I do not understand very well the logic behind sklearn
function train_test_split
and StratifiedKFold
for obtaining balanced splits according to multiple "columns" and not only according to the target distribution. I know the previous sentence is a bit obscure so I hope the following code helps.
import numpy as np
import pandas as pd
import random
n_samples = 100
prob = 0.2
pos = int(n_samples * prob)
neg = n_samples - pos
target = [1] * pos + [0] * neg
cat = ["a"] * 50 + ["b"] * 50
random.shuffle(target)
random.shuffle(cat)
ds = pd.DataFrame()
ds["target"] = target
ds["cat"] = cat
ds["f1"] = np.random.random(size=(n_samples,))

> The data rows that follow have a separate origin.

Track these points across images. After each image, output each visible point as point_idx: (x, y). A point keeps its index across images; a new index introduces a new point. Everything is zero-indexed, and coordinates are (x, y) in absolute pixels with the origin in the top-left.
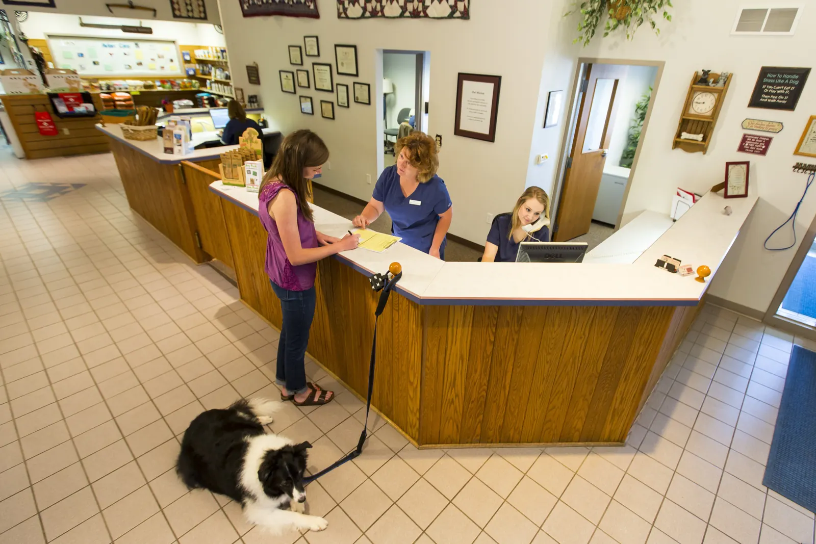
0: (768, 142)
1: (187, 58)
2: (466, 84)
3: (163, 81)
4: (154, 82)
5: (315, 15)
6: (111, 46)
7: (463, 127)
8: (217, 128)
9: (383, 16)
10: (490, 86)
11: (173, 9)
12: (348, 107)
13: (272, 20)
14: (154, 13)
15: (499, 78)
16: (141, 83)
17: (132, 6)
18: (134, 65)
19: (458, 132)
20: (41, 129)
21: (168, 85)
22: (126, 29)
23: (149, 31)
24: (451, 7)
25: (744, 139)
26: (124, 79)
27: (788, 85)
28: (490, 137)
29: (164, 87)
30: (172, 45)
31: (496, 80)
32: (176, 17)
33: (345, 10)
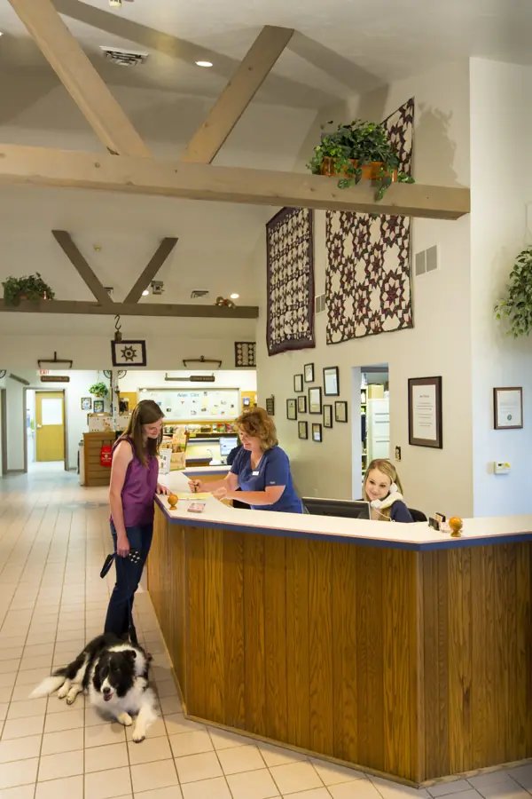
1: (247, 403)
2: (415, 388)
3: (219, 425)
4: (211, 425)
5: (312, 346)
6: (184, 396)
7: (416, 435)
8: (222, 455)
9: (355, 337)
10: (433, 388)
11: (237, 360)
12: (331, 427)
13: (286, 355)
14: (219, 364)
15: (440, 378)
16: (199, 426)
17: (202, 360)
18: (198, 411)
19: (412, 441)
20: (102, 461)
21: (222, 428)
22: (193, 379)
23: (212, 379)
24: (400, 319)
26: (188, 423)
28: (439, 444)
29: (219, 431)
30: (236, 393)
31: (438, 381)
32: (238, 366)
33: (331, 336)
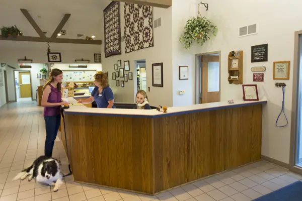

ds["f2"] = np.random.random(size=(n_samples,))
print(ds.head())
This is a 100-example dataset, target distribution is governed by p
, in this case we have 20% positive examples. There is a binary categorical column cat
, perfectly balanced. The output of the previous code is:
target cat f1 f2
0 0 a 0.970585 0.134268
1 0 a 0.410689 0.225524
2 0 a 0.638111 0.273830
3 0 b 0.594726 0.579668
4 0 a 0.737440 0.667996
with train_test_split()
, stratify
on target
and cat
, if we study the frequencies, we get:
from sklearn.model_selection import train_test_split, StratifiedKFold
# with train_test_split
training, valid = train_test_split(range(n_samples),
test_size=20,
stratify=ds[["target", "cat"]])
print("---")
print("* training")
print(ds.loc[training, ["target", "cat"]].value_counts() / len(training)) # balanced
print("* validation")
print(ds.loc[valid, ["target", "cat"]].value_counts() / len(valid)) # balanced
we get this:
* dataset
0 0.8
1 0.2
Name: target, dtype: float64
target cat
0 a 0.4
b 0.4
1 a 0.1
b 0.1
dtype: float64
---
* training
target cat
0 a 0.4
b 0.4
1 a 0.1
b 0.1
dtype: float64
* validation
target cat
0 a 0.4
b 0.4
1 a 0.1
b 0.1
dtype: float64
It is perfectly stratified.
Now with StratifiedKFold
:
# with stratified k-fold
skf = StratifiedKFold(n_splits=5)
try:
for train, valid in skf.split(X=range(len(ds)), y=ds[["target", "cat"]]):
pass
except:
print("! does not work")
for train, valid in skf.split(X=range(len(ds)), y=ds.target):
print("happily iterating")
output:
! does not work
happily iterating
happily iterating
happily iterating
happily iterating
happily iterating
How do I obtain what I got with train_test_split
with StratifiedKFold
? I know there might be data distributions not allowing such stratifications in k-fold cross validation, but I cannot understand why train_test_split
accepts two or more columns and the other method does not.